Mayor of Calumet City, Illinois
- Incumbent
- Assumed office May 1, 2021
- Preceded by: Michelle Markiewicz Qualkinbush

Member of the Illinois House of Representatives from the 29th district
- Incumbent
- Assumed office January 12, 2011
- Preceded by: David E. Miller

Personal details
- Party: Democratic
- Alma mater: Loyola University
- Profession: Full Time Legislator
- Website: Official website

= Thaddeus Jones (politician) =

American politician

Thaddeus Jones is an American politician, currently serving as both the Illinois state representative for the 29th district and as the mayor of Calumet City, Illinois.

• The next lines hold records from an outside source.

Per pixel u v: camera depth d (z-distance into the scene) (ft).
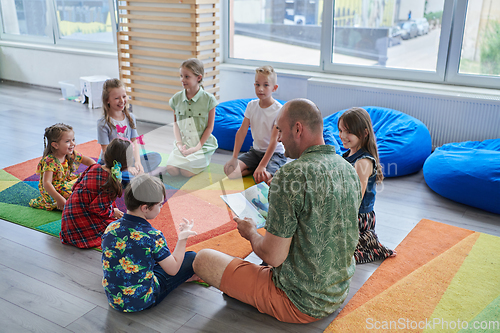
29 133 13.57
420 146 10.64
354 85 12.66
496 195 8.30
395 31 12.78
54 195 8.07
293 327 5.34
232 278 5.49
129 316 5.54
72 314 5.57
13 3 20.31
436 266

The 29th district includes all or parts of Chicago, Dolton, South Holland, Lansing, Calumet City, Thornton, Glenwood, Sauk Village, Steger, Crete and Monee. Jones is a member of the Democratic Party.

== Political career ==
Jones' first position in elective office was as Calumet City's 3rd ward alderman from 1997 to 2007. His first year in state office began in 2011, after beating primary opponent Sheryl Tillman for the 29th district seat by 24 points, and Green Party candidate Kenny Williams by 66 points in the 2010 Illinois General election.

In 2017, Jones resigned from his role with his eponymous Jones Foundation for using charitable donations for campaign finance purposes.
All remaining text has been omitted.